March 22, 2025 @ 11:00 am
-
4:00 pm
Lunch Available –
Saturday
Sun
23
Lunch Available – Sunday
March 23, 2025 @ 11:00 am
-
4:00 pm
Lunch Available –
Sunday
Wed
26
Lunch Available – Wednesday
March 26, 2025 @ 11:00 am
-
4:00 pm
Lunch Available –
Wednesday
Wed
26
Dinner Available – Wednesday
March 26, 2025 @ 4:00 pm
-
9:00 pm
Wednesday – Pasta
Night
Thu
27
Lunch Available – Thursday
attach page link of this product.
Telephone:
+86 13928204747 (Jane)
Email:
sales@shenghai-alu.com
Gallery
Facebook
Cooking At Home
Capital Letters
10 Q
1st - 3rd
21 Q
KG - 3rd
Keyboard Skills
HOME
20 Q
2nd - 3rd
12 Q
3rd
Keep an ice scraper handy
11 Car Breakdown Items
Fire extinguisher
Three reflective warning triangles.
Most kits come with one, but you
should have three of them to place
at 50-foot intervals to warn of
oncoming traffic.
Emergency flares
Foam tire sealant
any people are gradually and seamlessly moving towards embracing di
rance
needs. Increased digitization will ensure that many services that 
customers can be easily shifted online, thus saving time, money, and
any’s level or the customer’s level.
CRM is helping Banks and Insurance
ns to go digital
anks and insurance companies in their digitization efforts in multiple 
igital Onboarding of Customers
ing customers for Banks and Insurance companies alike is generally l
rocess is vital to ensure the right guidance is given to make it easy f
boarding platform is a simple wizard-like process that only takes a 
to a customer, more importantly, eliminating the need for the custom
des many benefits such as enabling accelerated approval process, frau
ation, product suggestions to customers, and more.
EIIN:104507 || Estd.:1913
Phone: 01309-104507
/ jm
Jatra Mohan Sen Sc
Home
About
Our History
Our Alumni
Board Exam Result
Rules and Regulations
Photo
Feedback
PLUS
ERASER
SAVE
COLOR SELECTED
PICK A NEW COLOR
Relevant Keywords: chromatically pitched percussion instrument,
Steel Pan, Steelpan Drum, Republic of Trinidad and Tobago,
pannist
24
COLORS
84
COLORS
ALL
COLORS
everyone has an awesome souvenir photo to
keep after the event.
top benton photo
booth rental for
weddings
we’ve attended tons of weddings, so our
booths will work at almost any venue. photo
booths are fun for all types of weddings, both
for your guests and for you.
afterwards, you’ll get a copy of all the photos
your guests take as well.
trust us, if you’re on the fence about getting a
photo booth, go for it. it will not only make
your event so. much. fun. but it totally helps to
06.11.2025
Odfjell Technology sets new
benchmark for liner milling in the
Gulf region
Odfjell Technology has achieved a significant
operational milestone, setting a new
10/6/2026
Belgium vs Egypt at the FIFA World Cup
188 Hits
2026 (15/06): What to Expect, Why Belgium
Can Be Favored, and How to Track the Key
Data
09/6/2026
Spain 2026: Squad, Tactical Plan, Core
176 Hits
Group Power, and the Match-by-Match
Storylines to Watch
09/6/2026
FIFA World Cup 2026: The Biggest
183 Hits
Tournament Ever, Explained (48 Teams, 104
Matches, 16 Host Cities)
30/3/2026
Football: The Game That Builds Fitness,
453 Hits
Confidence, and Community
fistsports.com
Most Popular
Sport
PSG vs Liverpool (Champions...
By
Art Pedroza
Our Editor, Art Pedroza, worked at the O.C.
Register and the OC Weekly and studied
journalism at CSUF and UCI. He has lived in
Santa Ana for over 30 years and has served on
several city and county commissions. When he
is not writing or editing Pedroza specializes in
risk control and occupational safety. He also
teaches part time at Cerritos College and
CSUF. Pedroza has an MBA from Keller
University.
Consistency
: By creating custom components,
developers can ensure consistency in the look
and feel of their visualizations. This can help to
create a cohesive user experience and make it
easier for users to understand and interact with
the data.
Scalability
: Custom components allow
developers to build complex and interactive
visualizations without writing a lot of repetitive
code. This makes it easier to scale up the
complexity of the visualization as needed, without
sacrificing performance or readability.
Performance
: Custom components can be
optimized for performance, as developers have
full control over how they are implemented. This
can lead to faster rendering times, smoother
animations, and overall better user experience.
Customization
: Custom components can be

> [Required action] From the material above, copy exactly the lines between the line holding "11 Car Breakdown Items" and the line holding "afterwards, you’ll get", inclusive, and only those.

> [Final answer]
11 Car Breakdown Items
Fire extinguisher
Three reflective warning triangles.
Most kits come with one, but you
should have three of them to place
at 50-foot intervals to warn of
oncoming traffic.
Emergency flares
Foam tire sealant
any people are gradually and seamlessly moving towards embracing di
rance
needs. Increased digitization will ensure that many services that 
customers can be easily shifted online, thus saving time, money, and
any’s level or the customer’s level.
CRM is helping Banks and Insurance
ns to go digital
anks and insurance companies in their digitization efforts in multiple 
igital Onboarding of Customers
ing customers for Banks and Insurance companies alike is generally l
rocess is vital to ensure the right guidance is given to make it easy f
boarding platform is a simple wizard-like process that only takes a 
to a customer, more importantly, eliminating the need for the custom
des many benefits such as enabling accelerated approval process, frau
ation, product suggestions to customers, and more.
EIIN:104507 || Estd.:1913
Phone: 01309-104507
/ jm
Jatra Mohan Sen Sc
Home
About
Our History
Our Alumni
Board Exam Result
Rules and Regulations
Photo
Feedback
PLUS
ERASER
SAVE
COLOR SELECTED
PICK A NEW COLOR
Relevant Keywords: chromatically pitched percussion instrument,
Steel Pan, Steelpan Drum, Republic of Trinidad and Tobago,
pannist
24
COLORS
84
COLORS
ALL
COLORS
everyone has an awesome souvenir photo to
keep after the event.
top benton photo
booth rental for
weddings
we’ve attended tons of weddings, so our
booths will work at almost any venue. photo
booths are fun for all types of weddings, both
for your guests and for you.
afterwards, you’ll get a copy of all the photos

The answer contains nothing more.